Passage to read:
○ ○ ○ ○ ○ ○ ○

Arturo Olguin | Environmental Maintenance Associate
Arturo recently graduated from Hoover High School and joined San Diego Canyonlands in September 2011 as a full-time Environmental Maintenance Associate. He is studying administrative justice and wants to become a police officer one day. He’s interested in restoring and learning about native vegetation in the canyons, and helping with the movement to preserve the canyons in his home neighborhood of City Heights and all throughout San Diego.
Current Interns & External Coordinators
Erika Lindstrom | Grant Writing Assistant
Erika Lindstrom graduated from San Diego State University in 2012, where she majored in both Dance and Environmental Studies with an emphasis in Public Policy. She began with San Diego Canyonlands in February 2012 as one of our Sustainable Stewareship Program Itners, where she focused on building the Friends of Marston Canyon (Hillcrest) and did a fantastic job. Since September 2012, she has provided valuable grant writing assistance. Erika enjoys seeing how natural ecosystems and the urban environment can interact to enhance a community. In the future, she hopes to continue her education and attend grad school to pursue her interests in urban planning and environmental justice.

○ ○ ○ ○ ○ ○ ○

Extracted entries:
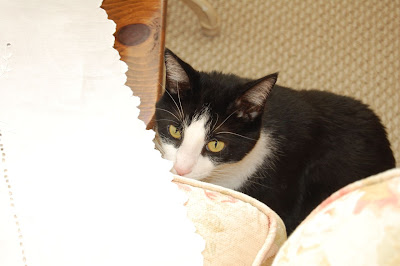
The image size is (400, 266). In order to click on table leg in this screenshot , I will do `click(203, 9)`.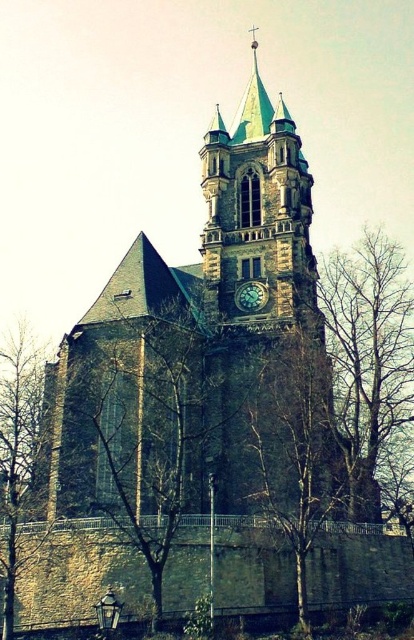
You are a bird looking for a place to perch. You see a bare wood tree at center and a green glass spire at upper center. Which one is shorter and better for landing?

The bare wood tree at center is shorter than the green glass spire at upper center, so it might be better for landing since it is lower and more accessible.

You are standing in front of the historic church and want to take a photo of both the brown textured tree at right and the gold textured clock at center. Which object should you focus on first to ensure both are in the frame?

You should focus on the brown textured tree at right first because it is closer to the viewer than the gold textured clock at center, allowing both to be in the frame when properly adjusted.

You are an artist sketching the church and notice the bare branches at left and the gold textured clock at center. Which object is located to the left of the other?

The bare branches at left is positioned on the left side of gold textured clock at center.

○ ○ ○ ○ ○ ○ ○

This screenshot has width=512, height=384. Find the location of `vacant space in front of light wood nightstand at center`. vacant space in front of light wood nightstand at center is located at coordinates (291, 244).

○ ○ ○ ○ ○ ○ ○

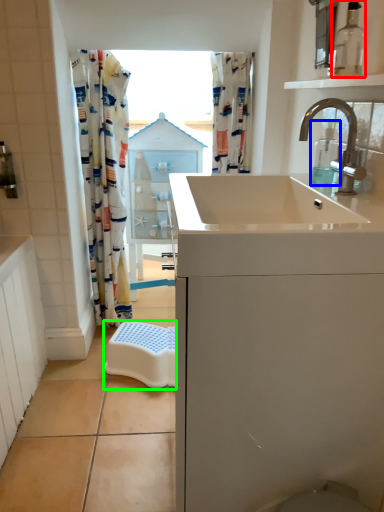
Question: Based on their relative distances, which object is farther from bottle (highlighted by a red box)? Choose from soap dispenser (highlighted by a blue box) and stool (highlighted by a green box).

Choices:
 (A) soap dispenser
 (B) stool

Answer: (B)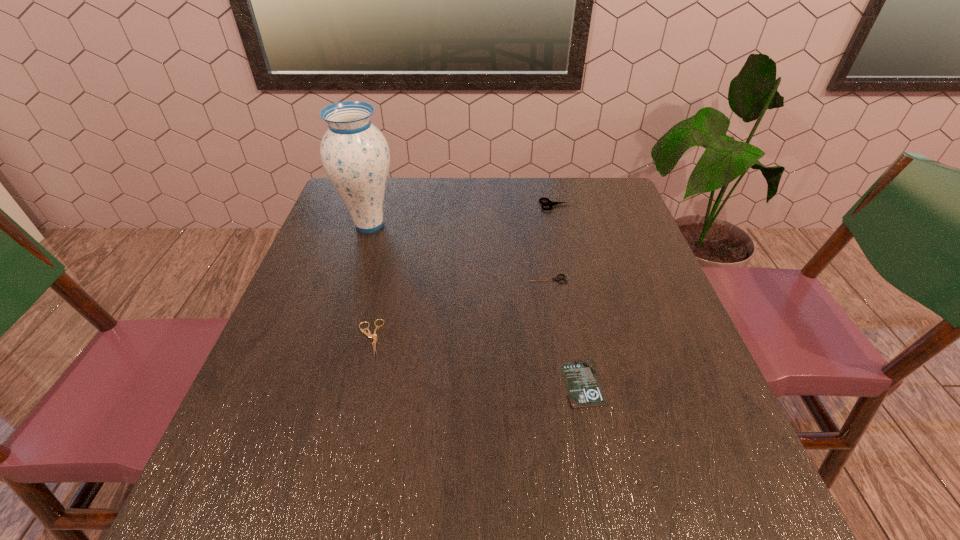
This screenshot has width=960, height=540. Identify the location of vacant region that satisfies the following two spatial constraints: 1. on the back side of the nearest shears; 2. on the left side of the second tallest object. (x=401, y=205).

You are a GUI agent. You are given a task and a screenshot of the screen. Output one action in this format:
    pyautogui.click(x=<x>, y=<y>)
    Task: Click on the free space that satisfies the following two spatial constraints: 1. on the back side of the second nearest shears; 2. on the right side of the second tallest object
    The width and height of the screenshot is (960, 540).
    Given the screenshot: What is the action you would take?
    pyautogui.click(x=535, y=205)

○ ○ ○ ○ ○ ○ ○

Assigned task A: According to the San Diego Canyonlands staff profiles, what neighborhood group did Erika Lindstrom focus on building as an intern?
Assigned task B: Resume the San Diego Canyonlands staff profiles right after their final sentence.

Exercise response A: The Friends of Marston Canyon (Hillcrest).

Exercise response B:
Sydney Magner | GIS Intern
Sydney joined San Diego Canyonlands as a 2013 Canyon Enhancement Planning GIS Intern, both as a means of improving his GIS skills and learning more about the local canyons. He will also be working with the City of San Diego’s Brush Management Division. When he is not complaining about people misidentifying the region’s native plants, he can be found playing the drums or learning Spanish (though not necessarily at the same time). Email: Sydney@sdcanyonlands.org
Laura Powell | Sustainable Stewardship Intern (Juniper)
Laura Powell is building volunteer stewardship for Juniper Canyon as one of our 2013 Sustainable Stewardship Program Interns. Laura is a senior at San Diego State University and is majoring in Geography with an emphasis in Physical Geography. Her degree and love for the outdoors has sparked her passion to educate children and adults about the importance of preserving the natural environment for the benefit of the current generation and for those to come. Her aim is to reach out to communities around San Diego and reintroduce them to nature in our urban, fast-paced society. Email: JuniperCanyon@sdcanyonlands.org
Jaime Rossiter | Program Coordinator (SDSU Geography)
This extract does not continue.